Ésta es una isla mágica, como mágicos son sus pobladores. Cuando llegué, empecé a conocer poco a poco la clase de gente que poblaba Fuerteventura. Personas descendientes de auténticos expertos en la supervivencia. Hijos de aquellos que soportaron una pobreza terrible con una dignidad que para sí quisieran muchos.
No voy a hablar de las playas, las dunas, etc., esa parte del paisaje que hemos segregado para disfrute de los turistas y de aquellos que han ido adquiriendo sus costumbres. Todavía queda la Fuerteventura sagrada, misteriosa, de los valles umbríos, los rincones olvidados, las higueras centenarias, los llanos por los que todavía algunos pueden ver la luz de Mafasca, la mar del norte, la de sotavento y el alisio.
La Betancuria histórica, con su catedral y sus ruinas franciscanas, testigos de razias y saqueos. Las leyendas, el puerto de Ajuí, el del Tostón, las brujas que aquí también han sido. Una Fuerteventura que los de fuera empezamos a amar a través de un palpito que nos dice desde muy adentro, que hemos llegado a nuestra tierra, si no la prometida, sí la que nos corresponde.

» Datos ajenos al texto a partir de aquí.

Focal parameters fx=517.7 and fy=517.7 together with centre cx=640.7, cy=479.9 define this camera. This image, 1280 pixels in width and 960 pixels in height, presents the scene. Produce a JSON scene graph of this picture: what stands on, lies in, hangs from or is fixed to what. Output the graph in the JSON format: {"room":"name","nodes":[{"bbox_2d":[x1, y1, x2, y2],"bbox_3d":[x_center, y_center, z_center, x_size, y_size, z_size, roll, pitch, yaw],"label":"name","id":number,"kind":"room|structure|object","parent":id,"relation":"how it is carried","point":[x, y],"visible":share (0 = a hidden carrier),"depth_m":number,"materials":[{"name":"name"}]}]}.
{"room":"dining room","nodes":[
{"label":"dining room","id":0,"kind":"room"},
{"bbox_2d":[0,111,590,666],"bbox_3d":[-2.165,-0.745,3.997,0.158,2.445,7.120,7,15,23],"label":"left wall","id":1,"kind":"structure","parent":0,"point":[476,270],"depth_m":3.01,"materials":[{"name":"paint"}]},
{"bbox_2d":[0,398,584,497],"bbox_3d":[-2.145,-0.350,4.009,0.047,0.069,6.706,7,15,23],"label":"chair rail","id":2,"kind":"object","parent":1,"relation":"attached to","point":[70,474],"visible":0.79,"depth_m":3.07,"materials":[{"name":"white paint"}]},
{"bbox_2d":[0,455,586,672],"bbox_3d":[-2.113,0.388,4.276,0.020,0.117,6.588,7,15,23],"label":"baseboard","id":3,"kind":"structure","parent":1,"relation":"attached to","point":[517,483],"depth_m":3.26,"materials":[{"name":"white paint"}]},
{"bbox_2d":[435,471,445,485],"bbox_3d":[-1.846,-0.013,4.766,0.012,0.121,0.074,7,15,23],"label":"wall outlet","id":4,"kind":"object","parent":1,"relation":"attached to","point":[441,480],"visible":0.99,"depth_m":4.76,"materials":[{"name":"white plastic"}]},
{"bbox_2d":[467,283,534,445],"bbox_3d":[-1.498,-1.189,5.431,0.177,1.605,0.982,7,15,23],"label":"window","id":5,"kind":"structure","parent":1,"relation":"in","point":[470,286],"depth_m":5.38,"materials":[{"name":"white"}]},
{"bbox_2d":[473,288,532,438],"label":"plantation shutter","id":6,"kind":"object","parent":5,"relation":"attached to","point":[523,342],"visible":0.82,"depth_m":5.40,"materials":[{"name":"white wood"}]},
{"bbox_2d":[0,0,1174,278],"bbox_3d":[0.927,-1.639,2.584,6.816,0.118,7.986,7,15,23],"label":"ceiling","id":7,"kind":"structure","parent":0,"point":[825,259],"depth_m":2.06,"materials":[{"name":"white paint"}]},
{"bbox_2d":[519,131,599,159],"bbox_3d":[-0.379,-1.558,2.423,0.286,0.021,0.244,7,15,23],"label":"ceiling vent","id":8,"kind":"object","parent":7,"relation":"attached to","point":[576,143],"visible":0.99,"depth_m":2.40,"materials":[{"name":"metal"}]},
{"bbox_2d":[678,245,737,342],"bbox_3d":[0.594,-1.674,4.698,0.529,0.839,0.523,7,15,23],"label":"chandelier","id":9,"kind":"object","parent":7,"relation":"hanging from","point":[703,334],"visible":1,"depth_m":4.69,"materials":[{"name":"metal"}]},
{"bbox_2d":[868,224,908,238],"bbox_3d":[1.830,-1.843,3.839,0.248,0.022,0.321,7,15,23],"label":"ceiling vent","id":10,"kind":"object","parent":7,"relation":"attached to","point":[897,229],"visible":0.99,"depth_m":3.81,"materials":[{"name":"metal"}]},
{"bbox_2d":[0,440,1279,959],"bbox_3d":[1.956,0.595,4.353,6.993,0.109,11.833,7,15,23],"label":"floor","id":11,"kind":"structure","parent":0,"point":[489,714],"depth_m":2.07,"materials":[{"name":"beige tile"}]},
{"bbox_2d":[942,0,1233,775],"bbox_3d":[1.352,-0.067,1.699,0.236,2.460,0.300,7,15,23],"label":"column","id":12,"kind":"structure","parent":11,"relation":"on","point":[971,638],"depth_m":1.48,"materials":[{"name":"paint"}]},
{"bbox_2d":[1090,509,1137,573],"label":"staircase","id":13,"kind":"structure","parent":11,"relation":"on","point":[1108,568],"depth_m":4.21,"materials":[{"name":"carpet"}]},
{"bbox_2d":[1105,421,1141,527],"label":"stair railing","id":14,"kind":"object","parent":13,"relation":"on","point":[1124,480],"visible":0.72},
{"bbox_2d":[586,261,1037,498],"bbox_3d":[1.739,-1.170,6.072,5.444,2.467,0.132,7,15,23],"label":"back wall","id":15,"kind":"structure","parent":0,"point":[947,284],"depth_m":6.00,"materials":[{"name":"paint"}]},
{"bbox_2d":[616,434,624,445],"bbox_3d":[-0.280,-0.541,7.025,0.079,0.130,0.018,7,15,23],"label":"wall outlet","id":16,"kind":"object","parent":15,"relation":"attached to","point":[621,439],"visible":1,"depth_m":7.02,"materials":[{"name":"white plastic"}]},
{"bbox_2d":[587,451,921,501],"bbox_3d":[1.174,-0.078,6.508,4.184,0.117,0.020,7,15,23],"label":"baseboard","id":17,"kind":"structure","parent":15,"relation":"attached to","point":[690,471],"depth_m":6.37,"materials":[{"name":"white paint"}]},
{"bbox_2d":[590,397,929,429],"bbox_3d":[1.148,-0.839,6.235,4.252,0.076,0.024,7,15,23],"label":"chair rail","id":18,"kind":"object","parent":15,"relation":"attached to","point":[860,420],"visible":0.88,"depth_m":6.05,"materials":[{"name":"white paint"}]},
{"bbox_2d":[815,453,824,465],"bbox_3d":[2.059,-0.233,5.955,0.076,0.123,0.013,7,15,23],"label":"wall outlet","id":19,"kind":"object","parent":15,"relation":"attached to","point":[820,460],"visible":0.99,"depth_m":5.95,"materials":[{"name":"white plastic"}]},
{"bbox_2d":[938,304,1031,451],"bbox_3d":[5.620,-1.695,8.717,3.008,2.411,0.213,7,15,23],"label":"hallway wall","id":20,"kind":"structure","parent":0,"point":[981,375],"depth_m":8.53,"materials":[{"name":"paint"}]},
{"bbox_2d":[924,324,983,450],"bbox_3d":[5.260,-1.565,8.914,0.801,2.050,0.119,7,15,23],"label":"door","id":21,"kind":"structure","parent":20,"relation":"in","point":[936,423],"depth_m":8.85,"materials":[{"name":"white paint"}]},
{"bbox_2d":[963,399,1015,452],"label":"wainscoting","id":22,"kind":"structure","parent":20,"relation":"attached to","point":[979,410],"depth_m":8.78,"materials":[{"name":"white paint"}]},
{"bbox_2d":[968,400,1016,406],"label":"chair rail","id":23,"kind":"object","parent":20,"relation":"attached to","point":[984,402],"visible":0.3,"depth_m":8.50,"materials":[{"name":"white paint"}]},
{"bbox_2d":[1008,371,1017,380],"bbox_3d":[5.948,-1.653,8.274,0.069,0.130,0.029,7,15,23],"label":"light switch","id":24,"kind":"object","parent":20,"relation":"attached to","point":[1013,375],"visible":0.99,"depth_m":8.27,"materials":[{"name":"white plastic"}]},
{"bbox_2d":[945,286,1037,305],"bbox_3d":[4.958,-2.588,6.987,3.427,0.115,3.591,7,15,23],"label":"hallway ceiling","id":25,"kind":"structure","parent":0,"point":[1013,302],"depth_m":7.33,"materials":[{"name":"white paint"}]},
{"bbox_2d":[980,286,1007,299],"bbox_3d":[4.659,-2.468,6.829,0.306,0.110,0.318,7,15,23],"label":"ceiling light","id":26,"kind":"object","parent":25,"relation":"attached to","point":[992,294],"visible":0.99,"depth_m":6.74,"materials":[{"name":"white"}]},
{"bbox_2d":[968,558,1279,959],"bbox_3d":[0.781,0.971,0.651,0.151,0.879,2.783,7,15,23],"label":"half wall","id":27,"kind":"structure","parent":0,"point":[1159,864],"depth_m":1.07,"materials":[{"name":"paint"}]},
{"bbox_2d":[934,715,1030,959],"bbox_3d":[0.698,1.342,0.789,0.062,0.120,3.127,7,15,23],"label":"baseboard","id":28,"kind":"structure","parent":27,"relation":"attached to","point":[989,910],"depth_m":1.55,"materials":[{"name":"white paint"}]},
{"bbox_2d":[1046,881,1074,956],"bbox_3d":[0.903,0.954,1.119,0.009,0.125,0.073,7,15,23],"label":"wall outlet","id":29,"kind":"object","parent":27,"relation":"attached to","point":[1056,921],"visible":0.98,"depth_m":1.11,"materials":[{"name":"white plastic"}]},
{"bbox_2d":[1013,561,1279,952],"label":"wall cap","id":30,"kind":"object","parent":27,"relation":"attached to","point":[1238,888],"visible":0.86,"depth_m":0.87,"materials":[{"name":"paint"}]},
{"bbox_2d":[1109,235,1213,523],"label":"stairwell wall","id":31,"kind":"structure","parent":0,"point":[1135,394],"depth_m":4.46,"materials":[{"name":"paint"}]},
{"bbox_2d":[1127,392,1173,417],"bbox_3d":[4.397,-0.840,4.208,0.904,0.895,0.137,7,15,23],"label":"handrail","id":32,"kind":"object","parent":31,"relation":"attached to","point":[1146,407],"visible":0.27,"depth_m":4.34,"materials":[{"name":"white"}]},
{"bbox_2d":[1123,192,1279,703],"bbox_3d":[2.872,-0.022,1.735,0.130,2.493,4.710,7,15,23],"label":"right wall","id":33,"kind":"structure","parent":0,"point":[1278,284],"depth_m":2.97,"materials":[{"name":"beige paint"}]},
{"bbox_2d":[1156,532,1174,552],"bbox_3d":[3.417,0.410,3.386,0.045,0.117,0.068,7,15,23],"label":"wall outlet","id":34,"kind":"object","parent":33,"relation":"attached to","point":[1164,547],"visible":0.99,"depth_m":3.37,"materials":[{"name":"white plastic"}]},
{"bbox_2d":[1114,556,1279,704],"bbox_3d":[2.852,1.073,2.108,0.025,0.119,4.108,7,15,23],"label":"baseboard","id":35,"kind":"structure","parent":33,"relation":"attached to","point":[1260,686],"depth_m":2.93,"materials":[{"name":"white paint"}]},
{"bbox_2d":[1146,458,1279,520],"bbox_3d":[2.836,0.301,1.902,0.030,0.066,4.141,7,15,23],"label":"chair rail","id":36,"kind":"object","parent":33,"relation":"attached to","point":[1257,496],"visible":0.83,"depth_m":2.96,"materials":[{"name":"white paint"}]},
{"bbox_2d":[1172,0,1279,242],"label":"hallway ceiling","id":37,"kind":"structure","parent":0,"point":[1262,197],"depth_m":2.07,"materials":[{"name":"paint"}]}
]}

Una Fuerteventura que han amado tantos y tantos forasteros, con Unamuno a la cabeza si se quiere, cuyos escritos sobre la isla debieran ser estudiados obligatoriamente en la educación secundaria de la Isla. O la Fuerteventura de las milicias señoriales, aquellas que organizaban “entradas” a la Berbería o repelían ataques ingleses.

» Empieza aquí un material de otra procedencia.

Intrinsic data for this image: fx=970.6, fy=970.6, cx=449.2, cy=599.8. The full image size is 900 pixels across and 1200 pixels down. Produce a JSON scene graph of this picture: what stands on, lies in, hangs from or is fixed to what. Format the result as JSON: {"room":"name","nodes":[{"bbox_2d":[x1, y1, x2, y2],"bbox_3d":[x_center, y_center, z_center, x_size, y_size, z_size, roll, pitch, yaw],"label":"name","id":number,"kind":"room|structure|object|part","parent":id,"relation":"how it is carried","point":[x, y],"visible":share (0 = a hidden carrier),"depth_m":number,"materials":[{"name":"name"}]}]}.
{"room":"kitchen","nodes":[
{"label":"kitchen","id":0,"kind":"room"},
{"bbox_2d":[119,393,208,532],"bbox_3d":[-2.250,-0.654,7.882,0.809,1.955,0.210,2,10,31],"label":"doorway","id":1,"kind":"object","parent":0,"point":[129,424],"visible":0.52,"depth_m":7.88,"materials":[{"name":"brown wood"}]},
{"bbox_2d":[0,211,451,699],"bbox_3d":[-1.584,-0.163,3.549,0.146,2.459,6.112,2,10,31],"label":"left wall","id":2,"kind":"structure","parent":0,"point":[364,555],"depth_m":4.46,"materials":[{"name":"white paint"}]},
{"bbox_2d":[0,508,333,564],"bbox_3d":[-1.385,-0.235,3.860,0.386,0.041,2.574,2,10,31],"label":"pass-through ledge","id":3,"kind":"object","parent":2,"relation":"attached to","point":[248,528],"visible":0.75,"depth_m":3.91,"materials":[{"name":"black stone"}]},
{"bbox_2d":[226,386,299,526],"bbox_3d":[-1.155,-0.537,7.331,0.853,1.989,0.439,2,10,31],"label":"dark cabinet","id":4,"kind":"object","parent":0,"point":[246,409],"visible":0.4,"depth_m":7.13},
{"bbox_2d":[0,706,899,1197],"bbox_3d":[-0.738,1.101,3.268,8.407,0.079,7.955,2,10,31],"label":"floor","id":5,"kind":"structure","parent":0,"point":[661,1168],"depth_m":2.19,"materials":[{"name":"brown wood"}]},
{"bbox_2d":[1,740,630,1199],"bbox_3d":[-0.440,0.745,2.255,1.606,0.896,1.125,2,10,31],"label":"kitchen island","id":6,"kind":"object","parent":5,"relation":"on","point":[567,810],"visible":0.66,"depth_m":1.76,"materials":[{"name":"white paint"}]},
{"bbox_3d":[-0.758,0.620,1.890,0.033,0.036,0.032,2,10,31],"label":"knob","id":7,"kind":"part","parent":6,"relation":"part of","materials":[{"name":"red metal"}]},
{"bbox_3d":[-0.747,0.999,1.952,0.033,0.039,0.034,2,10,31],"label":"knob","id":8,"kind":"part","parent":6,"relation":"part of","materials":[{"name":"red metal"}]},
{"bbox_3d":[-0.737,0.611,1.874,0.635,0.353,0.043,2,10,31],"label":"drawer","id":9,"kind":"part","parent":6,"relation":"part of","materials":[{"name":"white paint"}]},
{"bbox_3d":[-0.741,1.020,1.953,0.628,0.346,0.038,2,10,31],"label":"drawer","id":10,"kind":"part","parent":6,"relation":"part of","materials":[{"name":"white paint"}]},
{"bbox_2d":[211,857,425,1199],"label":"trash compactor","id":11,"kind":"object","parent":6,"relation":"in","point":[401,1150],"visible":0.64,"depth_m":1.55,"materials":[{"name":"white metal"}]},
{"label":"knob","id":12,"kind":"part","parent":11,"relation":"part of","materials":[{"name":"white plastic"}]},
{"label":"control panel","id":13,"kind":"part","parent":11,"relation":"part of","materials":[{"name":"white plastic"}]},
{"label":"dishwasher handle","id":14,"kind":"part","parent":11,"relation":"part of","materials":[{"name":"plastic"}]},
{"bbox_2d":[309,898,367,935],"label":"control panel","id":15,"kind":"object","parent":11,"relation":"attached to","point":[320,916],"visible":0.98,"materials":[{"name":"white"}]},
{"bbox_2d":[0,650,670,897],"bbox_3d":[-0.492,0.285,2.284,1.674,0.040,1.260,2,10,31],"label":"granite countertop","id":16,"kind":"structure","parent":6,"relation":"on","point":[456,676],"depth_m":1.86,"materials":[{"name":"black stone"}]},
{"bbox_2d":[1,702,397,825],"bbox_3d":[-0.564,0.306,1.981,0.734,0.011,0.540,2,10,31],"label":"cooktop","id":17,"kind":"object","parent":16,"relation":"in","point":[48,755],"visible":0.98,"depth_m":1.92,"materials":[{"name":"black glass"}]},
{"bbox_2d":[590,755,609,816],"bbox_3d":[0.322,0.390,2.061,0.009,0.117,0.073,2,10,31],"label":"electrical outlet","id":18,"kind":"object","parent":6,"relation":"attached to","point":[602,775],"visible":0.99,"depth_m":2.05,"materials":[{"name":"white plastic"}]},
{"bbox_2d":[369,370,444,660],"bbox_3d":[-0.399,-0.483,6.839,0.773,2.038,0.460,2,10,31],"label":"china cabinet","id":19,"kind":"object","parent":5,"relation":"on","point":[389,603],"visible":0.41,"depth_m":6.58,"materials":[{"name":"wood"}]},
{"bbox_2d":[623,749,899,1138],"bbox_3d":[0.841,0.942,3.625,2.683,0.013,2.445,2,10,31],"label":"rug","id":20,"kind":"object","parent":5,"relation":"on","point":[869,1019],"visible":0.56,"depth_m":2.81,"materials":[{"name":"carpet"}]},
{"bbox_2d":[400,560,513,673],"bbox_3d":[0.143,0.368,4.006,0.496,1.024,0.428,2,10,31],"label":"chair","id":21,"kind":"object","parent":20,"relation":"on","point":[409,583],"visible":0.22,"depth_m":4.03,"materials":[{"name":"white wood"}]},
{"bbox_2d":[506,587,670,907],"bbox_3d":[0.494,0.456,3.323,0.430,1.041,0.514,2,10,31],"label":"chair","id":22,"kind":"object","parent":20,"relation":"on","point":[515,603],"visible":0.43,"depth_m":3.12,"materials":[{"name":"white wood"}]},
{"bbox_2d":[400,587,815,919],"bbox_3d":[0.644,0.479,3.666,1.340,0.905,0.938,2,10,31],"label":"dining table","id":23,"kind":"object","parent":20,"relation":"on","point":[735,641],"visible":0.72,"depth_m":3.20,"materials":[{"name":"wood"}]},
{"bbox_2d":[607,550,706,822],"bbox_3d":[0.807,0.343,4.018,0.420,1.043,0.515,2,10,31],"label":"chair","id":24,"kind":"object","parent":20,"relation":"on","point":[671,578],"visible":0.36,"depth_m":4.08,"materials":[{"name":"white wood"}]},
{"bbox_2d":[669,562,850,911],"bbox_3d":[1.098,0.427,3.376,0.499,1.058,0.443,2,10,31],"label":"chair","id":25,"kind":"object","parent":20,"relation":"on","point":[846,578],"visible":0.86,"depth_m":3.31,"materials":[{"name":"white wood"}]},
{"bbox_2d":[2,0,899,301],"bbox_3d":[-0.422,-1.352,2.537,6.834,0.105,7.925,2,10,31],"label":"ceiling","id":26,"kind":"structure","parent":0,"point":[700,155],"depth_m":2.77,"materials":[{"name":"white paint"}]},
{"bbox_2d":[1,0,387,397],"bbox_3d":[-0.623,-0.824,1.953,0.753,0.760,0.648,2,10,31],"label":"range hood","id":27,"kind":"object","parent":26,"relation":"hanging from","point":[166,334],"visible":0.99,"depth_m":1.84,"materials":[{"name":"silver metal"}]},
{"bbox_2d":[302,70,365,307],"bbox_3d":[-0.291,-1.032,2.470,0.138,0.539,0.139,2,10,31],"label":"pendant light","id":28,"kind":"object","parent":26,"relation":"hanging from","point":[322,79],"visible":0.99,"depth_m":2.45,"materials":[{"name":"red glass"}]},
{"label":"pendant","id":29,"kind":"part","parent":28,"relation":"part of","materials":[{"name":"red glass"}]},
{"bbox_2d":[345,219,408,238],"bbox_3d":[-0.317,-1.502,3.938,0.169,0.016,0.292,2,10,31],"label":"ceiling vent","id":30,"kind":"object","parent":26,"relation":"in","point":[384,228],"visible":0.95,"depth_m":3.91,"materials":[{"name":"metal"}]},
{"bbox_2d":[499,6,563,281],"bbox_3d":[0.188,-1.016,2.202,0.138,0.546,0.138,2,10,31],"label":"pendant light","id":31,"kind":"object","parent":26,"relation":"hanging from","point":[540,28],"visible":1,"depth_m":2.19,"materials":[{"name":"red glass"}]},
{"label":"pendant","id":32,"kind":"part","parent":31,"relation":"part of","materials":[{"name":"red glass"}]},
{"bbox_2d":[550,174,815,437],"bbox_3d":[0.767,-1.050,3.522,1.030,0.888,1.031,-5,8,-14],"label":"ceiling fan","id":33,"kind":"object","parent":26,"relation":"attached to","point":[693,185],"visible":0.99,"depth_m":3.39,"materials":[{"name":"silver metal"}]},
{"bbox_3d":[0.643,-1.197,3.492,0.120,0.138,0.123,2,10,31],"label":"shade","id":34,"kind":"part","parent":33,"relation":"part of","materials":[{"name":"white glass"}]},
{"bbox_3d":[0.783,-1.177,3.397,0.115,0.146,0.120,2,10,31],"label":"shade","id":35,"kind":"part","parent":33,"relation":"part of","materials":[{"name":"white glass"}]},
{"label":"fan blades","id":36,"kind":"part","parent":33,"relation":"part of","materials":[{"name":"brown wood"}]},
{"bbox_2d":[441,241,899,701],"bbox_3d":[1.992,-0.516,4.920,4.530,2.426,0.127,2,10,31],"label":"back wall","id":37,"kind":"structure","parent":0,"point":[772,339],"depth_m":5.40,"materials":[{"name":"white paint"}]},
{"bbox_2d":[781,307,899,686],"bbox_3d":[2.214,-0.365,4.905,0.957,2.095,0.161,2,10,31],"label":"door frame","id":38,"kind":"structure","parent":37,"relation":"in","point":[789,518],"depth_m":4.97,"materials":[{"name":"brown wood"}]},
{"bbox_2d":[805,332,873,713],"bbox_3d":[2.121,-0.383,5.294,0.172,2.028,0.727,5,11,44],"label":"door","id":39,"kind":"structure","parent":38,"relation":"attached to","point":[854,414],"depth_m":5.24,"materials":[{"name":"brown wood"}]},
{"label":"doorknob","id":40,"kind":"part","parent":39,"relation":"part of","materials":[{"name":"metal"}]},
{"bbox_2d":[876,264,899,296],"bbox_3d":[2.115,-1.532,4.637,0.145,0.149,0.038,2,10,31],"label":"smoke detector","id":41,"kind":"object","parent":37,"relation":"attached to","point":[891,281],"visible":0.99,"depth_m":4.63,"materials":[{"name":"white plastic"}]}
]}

La de los habitantes prehispánicos y los normandos que aquí llegaron. O la de los andaluces que llegaron para poblar las tierras de La Antigua. Una Fuerteventura múltiple, árida, dura, pero capaz de permitir la vida de sus habitantes, gente de un carácter admirable, excepcional. Tierra de la perdiz moruna, de la tarabilla, del guirre, de la cabra, del camello, del bardino, del perenquén y ahora ... también de la ardilla
Una isla que me recibió, me examinó y me enamoró.
Me ha dado amor, trabajo, matrimonio, dos hijos, dos nietos, infinidad de amigos y la satisfacción de conocer e interactuar, durante estos largos cuarenta y sietes años con sus gentes.
Celebro hoy ese cumpleaños con Fuerteventura, mi isla, no de nacimiento, pero sí de sentimiento. Nací hace muchos años en Barcelona, amo la tierra que me vio nacer, pero cuando muera -si me dejan opinar- que cuando uno casca, su opinión cuenta más bien poco; sí sé dónde quiero que me entierren. En Fuerteventura, para que mis huesos contribuyan a mantener esa Fuerteventura hecha hueso, que decía el gran Unamuno.
Jamás se sabe cómo van a acabar las cosas, pero si quiero dejar muy claro, que la vida es más sencilla cuando el territorio en el que habitas te recibe y acepta. Y este es el caso. Por eso he querido expresar, en estas humildes líneas, mi agradecimiento a la Isla y a sus habitantes, los que lo fueron, los que lo son y los que lo serán. Muchas gracias, de corazón.